Apesar de tudo, apesar do estranho e comprometedor silêncio do empresário (só falou "Juanito" e ninguém veio contestar a sua versão dos factos), era importante que voltássemos a virar para baixo e a colocar direita no seu lugar a praça "Palha Blanco" - que, com isto, ficou de pernas para o ar.
Era importante que amanhã a praça enchesse, que Rui Salvador (fotos de cima) tivesse a grande despedida que se impõe, ele não merece estar no meio desta tempestade na hora da despedida - que precisa de ter todo o encanto; que Diogo Oliveira protagonizasse a alternativa sonhada; e que os êxitos fossem também repartidos pelo Maestro Moura, por António Telles, por Rui Fernandes e Miguel Moura e pelos valentes Forcados de Vila Franca.

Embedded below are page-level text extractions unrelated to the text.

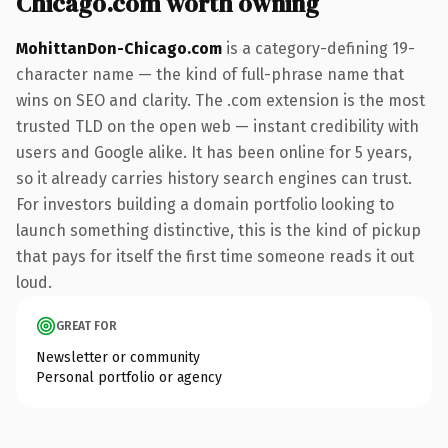
Chicago.com worth owning
MohittanDon-Chicago.com
is a category-defining 19-
character name — the kind of full-phrase name that
wins on SEO and clarity. The .com extension is the most
trusted TLD on the open web — instant credibility with
users and Google alike. It has been online for 5 years,
so it already carries history search engines can trust.
For investors building a domain portfolio looking to
launch something distinctive, this is the kind of pickup
that pays for itself the first time someone reads it out
loud.
GREAT FOR
Newsletter or community
Personal portfolio or agency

Os cavaleiros portugueses não fogem dos toiros, nem das praças, vão lá estar todos. É um concurso de ganadarias, certamente que os ganadeiros se vão esmerar para apresentar os seus melhores produtos. E não vem nenhum toiro suspeito de nenhuma ganadaria espanhola...
Era importante que a praça enchesse, que a última corrida de Rui Salvador tivesse a classe, o nível e o sucesso que teve a sua carreira gloriosa de 40 anos de alternativa.
E era importante que Ricardo Levesinho continuasse. Não se fosse embora de forma tão caricata e tão infantil, depois de mais de vinte anos a organizar grandes corridas - e a marcar sempre a diferença.
Façam um esforço! Vão amanhã à "Palha Blanco"! A praça não pode ser riscada do mapa. Nem o empresário.